One of the most significant differences between super green powders and whole vegetables is fiber content. Fiber is one of the most important components of fruits and vegetables and is completely removed in the processing of these green powders. Fiber helps promote a diverse and strong gut microbiota, regulates blood sugar, aids satiety after meals and aids digestion. These are all important for our daily functioning, and one of the reasons not to rely on green powders alone for your vegetable servings. It’s also important to keep in mind the countless research studies on the health benefits of diets high in vegetables are conducted on individuals eating whole vegetables. We don’t know how these results would differ in individuals consuming vegetables in powdered form.

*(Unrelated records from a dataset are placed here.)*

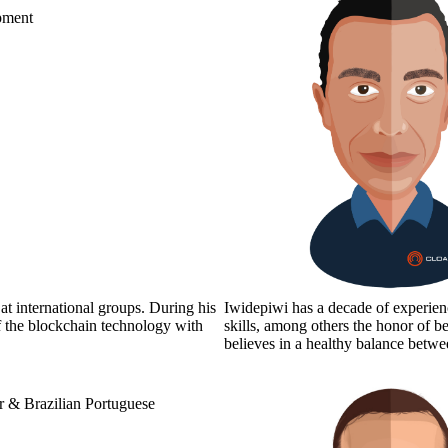
pment
at international groups. During his
Iwidepiwi has a decade of experience
f the blockchain technology with
skills, among others the honor of be
believes in a healthy balance be
 & Brazilian Portuguese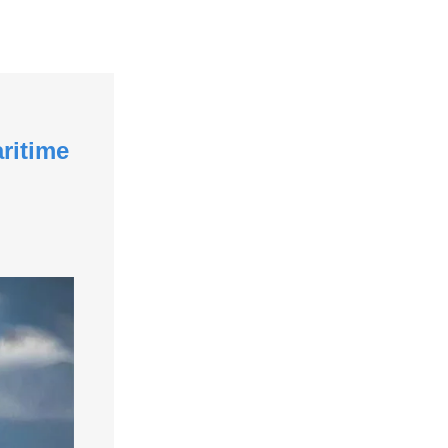
ritime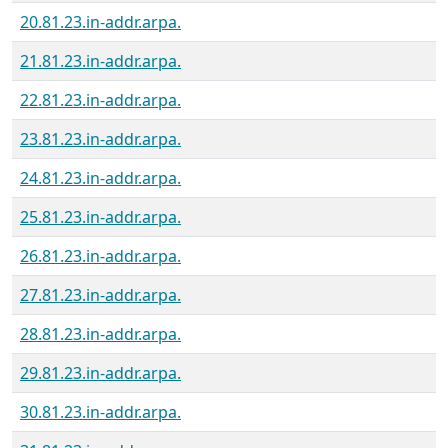
20.81.23.in-addr.arpa.
21.81.23.in-addr.arpa.
22.81.23.in-addr.arpa.
23.81.23.in-addr.arpa.
24.81.23.in-addr.arpa.
25.81.23.in-addr.arpa.
26.81.23.in-addr.arpa.
27.81.23.in-addr.arpa.
28.81.23.in-addr.arpa.
29.81.23.in-addr.arpa.
30.81.23.in-addr.arpa.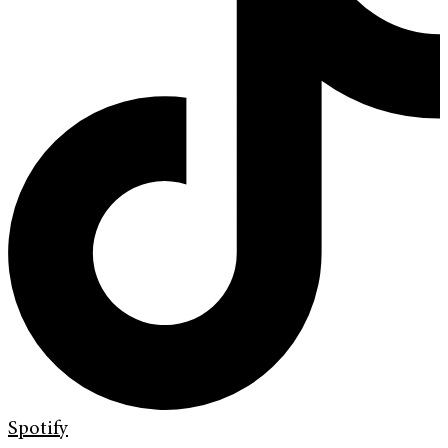
Spotify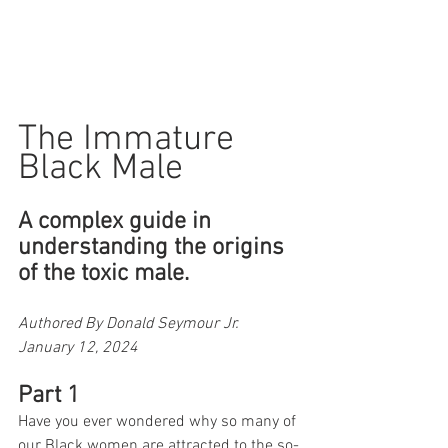
The Immature 
Black Male
A complex guide in 
understanding the origins 
of the toxic male.
Authored By Donald Seymour Jr. 
January 12, 2024
Part 1
Have you ever wondered why so many of 
our Black women are attracted to the so-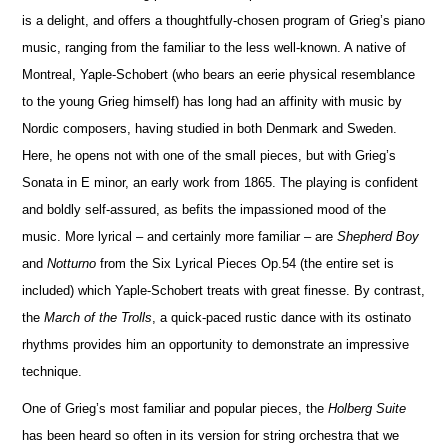
is a delight, and offers a thoughtfully-chosen program of Grieg’s piano
music, ranging from the familiar to the less well-known. A native of
Montreal, Yaple-Schobert (who bears an eerie physical rese
m
blance
to the young Grieg himself) has long had an affinity with music by
Nordic composers, having studied in both Denmark and Sweden.
Here, he opens not with one of the small pieces, but with Grieg’s
Sonata in E minor, an early work from 1865. The playing is confident
and boldly self-assured, as befits the impassioned mood of the
music. More lyrical – and certainly more familiar – are
Shepherd Boy
and
No
t
turno
from the Six Lyrical Pieces Op.54 (the entire set is
included) which Yaple-Schobert treats with great finesse. By contrast,
the
March of the Trolls
, a quick-paced rustic dance with its ostinato
rhythms provides him an opportunity to demonstrate an impressive
technique.
One of Grieg’s most familiar and popular pieces, the
Holberg Suite
has been heard so often in its version for string orchestra that we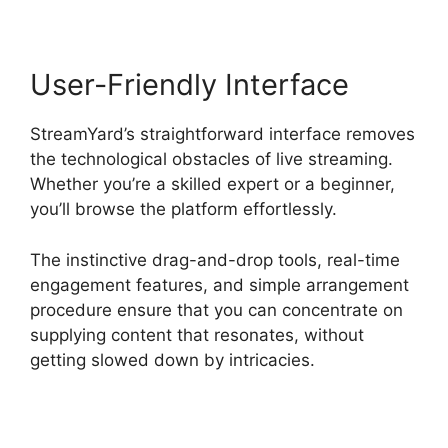
User-Friendly Interface
StreamYard’s straightforward interface removes
the technological obstacles of live streaming.
Whether you’re a skilled expert or a beginner,
you’ll browse the platform effortlessly.
The instinctive drag-and-drop tools, real-time
engagement features, and simple arrangement
procedure ensure that you can concentrate on
supplying content that resonates, without
getting slowed down by intricacies.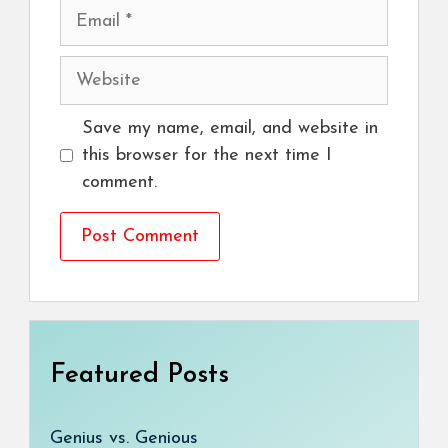
Email
Website
Save my name, email, and website in
this browser for the next time I
comment.
Featured Posts
Genius vs. Genious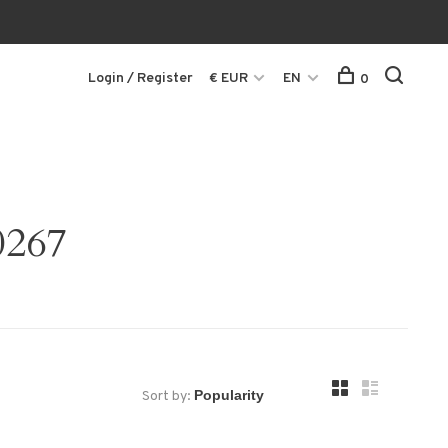
Login / Register
€ EUR
EN
0
0267
Sort by: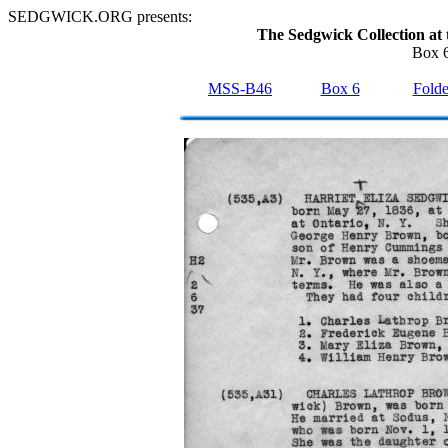
SEDGWICK.ORG presents:
The Sedgwick Collection at 
Box 6
MSS-B46
Box 6
Folde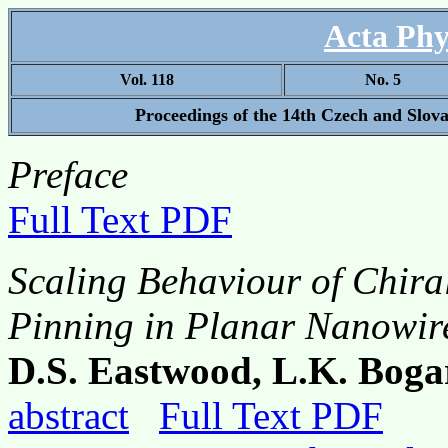
Acta Phy
Vol. 118
No. 5
Proceedings of the 14th Czech and Slov
Preface
Full Text PDF
Scaling Behaviour of Chir
Pinning in Planar Nanowir
D.S. Eastwood, L.K. Boga
abstract
Full Text PDF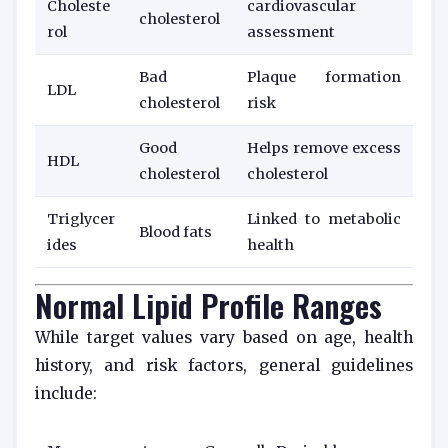
Choleste
cardiovascular
cholesterol
rol
assessment
Bad
Plaque formation
LDL
cholesterol
risk
Good
Helps remove excess
HDL
cholesterol
cholesterol
Triglycer
Linked to metabolic
Blood fats
ides
health
Normal Lipid Profile Ranges
While target values vary based on age, health
history, and risk factors, general guidelines
include: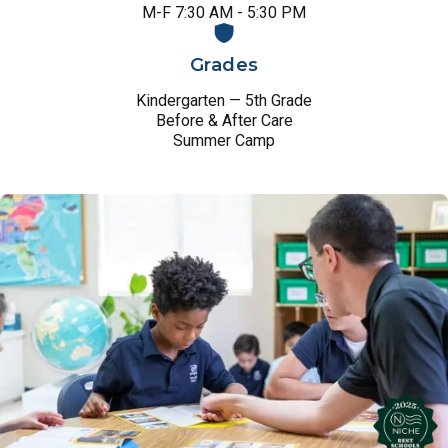
M-F 7:30 AM - 5:30 PM
Grades
Kindergarten — 5th Grade
Before & After Care
Summer Camp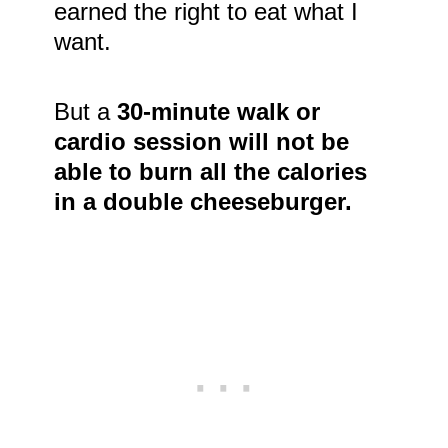
earned the right to eat what I
want.
But a
30-minute walk or
cardio session will not be
able to burn all the calories
in a double cheeseburger.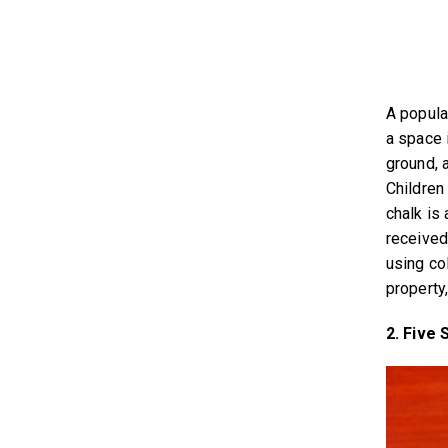
A popula
a space 
ground, a
Children
chalk is
received
using co
property,
2. Five 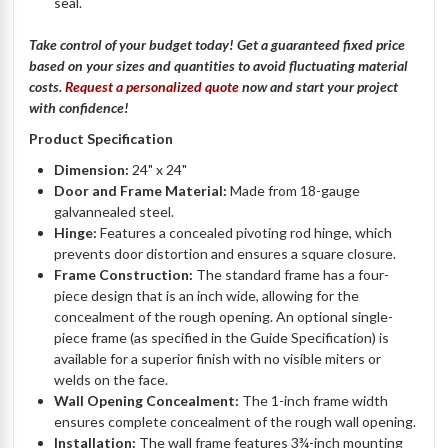
seal.
Take control of your budget today! Get a guaranteed fixed price
based on your sizes and quantities to avoid fluctuating material
costs.
Request a personalized quote
now and start your project
with confidence!
Product Specification
Dimension:
24" x 24"
Door and Frame Material:
Made from 18-gauge
galvannealed steel.
Hinge:
Features a concealed pivoting rod hinge, which
prevents door distortion and ensures a square closure.
Frame Construction:
The standard frame has a four-
piece design that is an inch wide, allowing for the
concealment of the rough opening. An optional single-
piece frame (as specified in the Guide Specification) is
available for a superior finish with no visible miters or
welds on the face.
Wall Opening Concealment:
The 1-inch frame width
ensures complete concealment of the rough wall opening.
Installation:
The wall frame features 3¾-inch mounting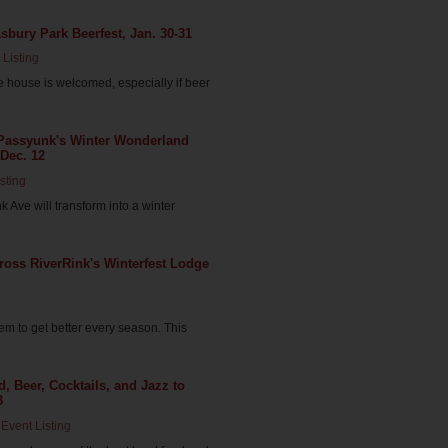
Asbury Park Beerfest, Jan. 30-31
 Listing
he house is welcomed, especially if beer
t Passyunk's Winter Wonderland
 Dec. 12
sting
 Ave will transform into a winter
Cross RiverRink's Winterfest Lodge
m to get better every season. This
, Beer, Cocktails, and Jazz to
3
Event Listing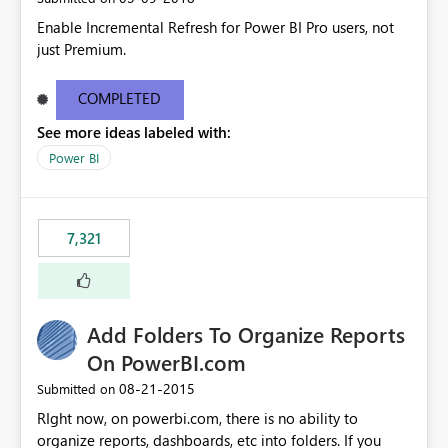
Enable Incremental Refresh for Power BI Pro users, not
just Premium.
COMPLETED
See more ideas labeled with:
Power BI
7,321
Add Folders To Organize Reports
On PowerBI.com
‎08-21-2015
Submitted on
RIght now, on powerbi.com, there is no ability to
organize reports, dashboards, etc into folders. If you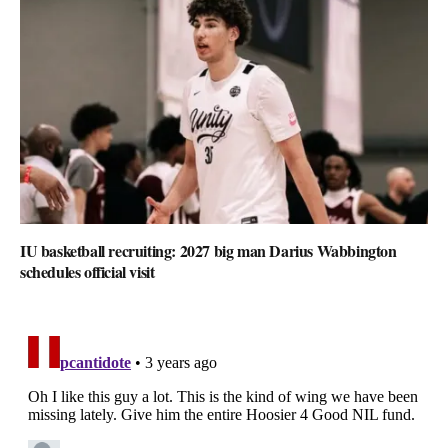
IU basketball recruiting: 2027 big man Darius Wabbington
schedules official visit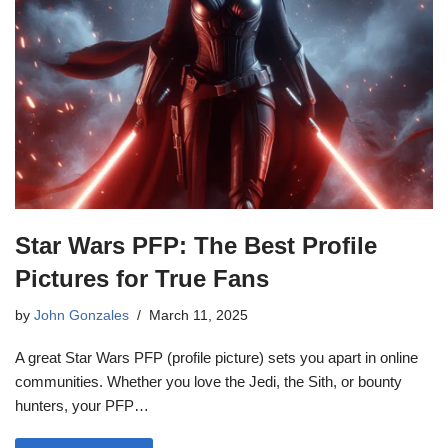
Star Wars PFP: The Best Profile
Pictures for True Fans
by
John Gonzales
March 11, 2025
A great Star Wars PFP (profile picture) sets you apart in online
communities. Whether you love the Jedi, the Sith, or bounty
hunters, your PFP…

NUTRIENT COMPOSITION AND PRICING
Another difference between the two is that because the vegetables used to make green powders are processed — usually dehydrated and ground into powders — this may affect nutrient composition of the vegetables, such as total vitamin, mineral and antioxidant content. Other ingredients may be added to green powders, such as additional vitamins and minerals to account for these discrepancies, as well as sugar substitutes and herbs.
Price points of green powders and regular vegetables are also drastically different. A one-month supply of green powder (to be used daily) can cost more than $75. Whole vegetables cost a fraction of that and are much more budget-friendly.
SHOULD YOU USE GREEN POWDERS?
Despite these differences, green powders can have a place in a healthy diet, as long as they are not used to replace all vegetables. They are a great way to add nutrients to the diet as a meal supplement, similar to vitamins. Because so many Americans fall short on their daily vegetable intake, using a powder can add nutrition to the diet and act as a gateway toward including more of the real thing.
THE BOTTOM LINE
Ultimately, super green powders shouldn’t be a substitute for eating whole vegetables. Whole vegetables give you more bang for your buck in every nutrient department, from fiber to vitamins and minerals, not to mention your wallet. Powders can, however, be used to supplement a plant-forward, varied diet if you choose to do so and it fits your budget. To increase intake of whole vegetables in your diet, try preparing them in different ways, like roasting, sauteing or in soups, and dressing them with delicious sauces or a simple drizzle of olive oil and sea salt.